A pesar de que hay disponibles muchos diseños de lentes de contacto tóricos, no se corrige el astigmatismo de muchos usuarios de lentes de contacto. Aproximadamente el 47% de los pacientes tienen 0,75 D de astigmatismo o más en al menos un ojo, pero solo se le adaptan lentes tóricos a aproximadamente el 25% de los pacientes.
Una revisión de Read et al. proporciona un excelente resumen de cómo se afecta la visión cuando no se corrige el astigmatismo. En estudios que investigan el uso de lentes de contacto para corregir el astigmatismo, se ha mostrado que las medidas de agudeza visual de alto y bajo contraste mejoran con los lentes de contacto tóricos en comparación con los lentes de contacto esféricos y los lentes asféricos. Los sujetos también informan una mejora en la visión con lentes de contacto tóricos, en comparación con lentes de contacto esféricos.
Los estudios que evaluaron el efecto del astigmatismo inducido en las medidas de resultados más allá de la agudeza visual, han informado velocidades de lectura reducidas y una calificación subjetiva de claridad al usar un computador y teléfono móvil, que se relacionaron con la cantidad de astigmatismo inducido no corregido. Los usuarios de lentes de contacto también informaron una mayor comodidad subjetiva visual durante el uso del computador cuando se corrigió su astigmatismo. Las evaluaciones objetivas de la visión con lentes de contacto tóricos en comparación con lentes de contacto esféricos pueden ayudar a comprender mejor los beneficios de los lentes de contacto tóricos.
Por eso se realizó un estudio para comparar el efecto de los lentes de contacto blandos tóricos en comparación con lentes esféricos, teniendo en cuenta las medidas objetivas de rendimiento visual mediante la agudeza visual y la electromiografía del músculo orbicular de los ojos.
Un grupo de usuarios de lentes de contacto con astigmatismo entre −0,75 a −1,75 D en cada ojo, se adaptó binocularmente con lentes de contacto tóricos (1 día LCB para astigmatismo) y LC esféricos (1 día) en orden aleatorio. Después de cada adaptación y en el seguimiento de 1 semana, se midieron las agudezas visuales de alto y bajo contraste. Se utilizó electromiografía para evaluar objetivamente la fatiga visual. Se utilizaron modelos lineales mixtos para evaluar las diferencias entre lentes de contacto tóricos y esféricos.

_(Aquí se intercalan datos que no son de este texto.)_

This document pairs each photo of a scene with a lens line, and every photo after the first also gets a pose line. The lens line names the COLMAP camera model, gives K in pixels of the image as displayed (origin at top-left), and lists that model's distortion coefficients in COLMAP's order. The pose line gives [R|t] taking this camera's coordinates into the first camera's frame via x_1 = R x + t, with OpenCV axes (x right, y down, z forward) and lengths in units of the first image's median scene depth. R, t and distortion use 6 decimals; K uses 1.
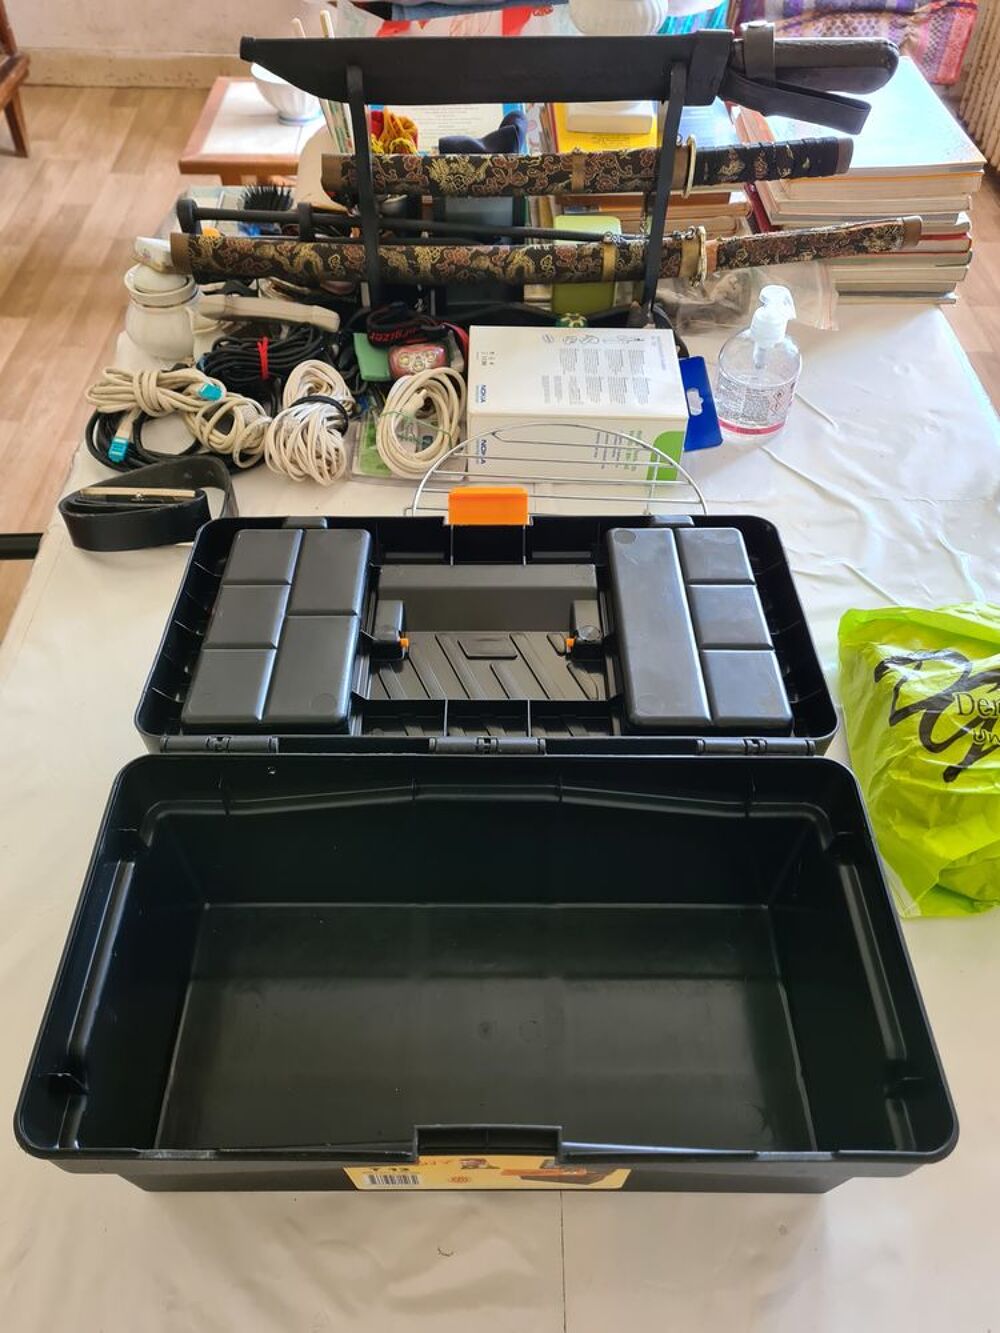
lens RADIAL K [[1049.3, 0, 483.4], [0, 1049.3, 656.5], [0, 0, 1]] dist [0.059735, -0.048774]
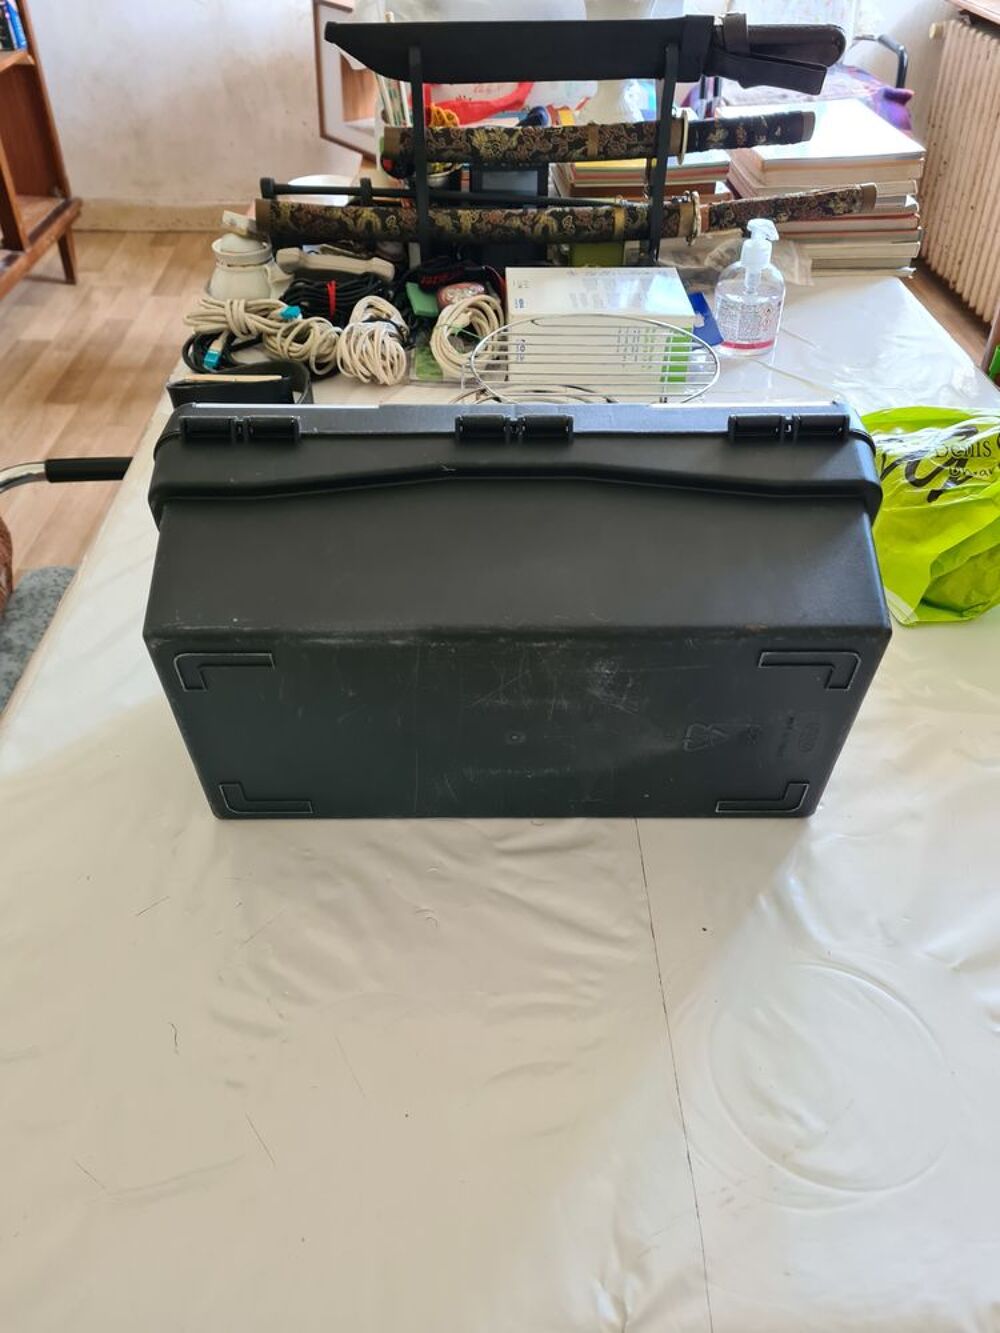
lens RADIAL K [[1049.3, 0, 483.4], [0, 1049.3, 656.5], [0, 0, 1]] dist [0.059735, -0.048774]
pose [[0.999773, -0.019366, 0.008860, -0.059121], [0.020553, 0.986377, -0.163211, 0.326829], [-0.005578, 0.163356, 0.986551, -0.109421]]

La edad media de los 60 participantes fue 27,5 ± 5,0 años, el error refractivo esférico fue −3,68 ± 2,01 D y el cilindro fue −1,28 ± 0,36 D. La agudeza visual de alto y bajo contraste con lentes tóricos fue mejor que con lentes esféricos en ambas adaptaciones (tórico alto contraste: −0.065 ± 0.078 y bajo contraste: 0.133 ± 0.103 vs. esférico alto contraste: 0.001 ± 0.104 y bajo contraste: 0.224 ± 0.107) y seguimiento (tórico alto -contraste: −0.083 ± 0.087 y bajo contraste: 0.108 ± 0.107 vs esférico alto contraste: −0.015 ± 0.095 y bajo contraste: 0.211 ± 0.104) (todos P <0.0001). La fatiga ocular medida por electromiografía fue menor con lentes de contacto tóricos que con esféricos en el momento de la adaptación, pero no durante el seguimiento.
En conclusión, estos resultados sugieren que los lentes de contacto tóricos proporcionaron medidas objetivas mejoradas de la visión en una población astigmática de baja a moderada.
Ver artículo: Eye Contact Lens. 2019 Jan; 45(1): 28–33. https://www.ncbi.nlm.nih.gov/pmc/articles/PMC6319569/
Me parece un buen artículo Lo que también me gustaría saber es que resultado da el uso de lente tórico cuando un paciente empieza con queratometrias de 46.50 o más
Hola Mercedes, me alegra que te haya gustado el artículo. Si un paciente tiene curvaturas de 46.50 o más, posiblemente, no siempre y en todos los casos, pero si tenemos al frente un paciente con córnea irregular, tendríamos que utilizar un lente de contacto blando personalizado (se personaliza entre otros la curva base y el diámetro) para obtener óptimos resultados. Si se le coloca una curva base estándar de los lentes que hay en el mercado, posiblemente el resultado de la adaptación y la estabilización del lente de contacto no va a ser óptima porque va a tener rotación y la agudeza visual va a ser inestable.
Lo más importante es que hay que ver el contexto y la historia clínica del paciente, no solamente la queratometría más plana es importante sino la cantidad de astigmatismo y la segunda curva también lo es.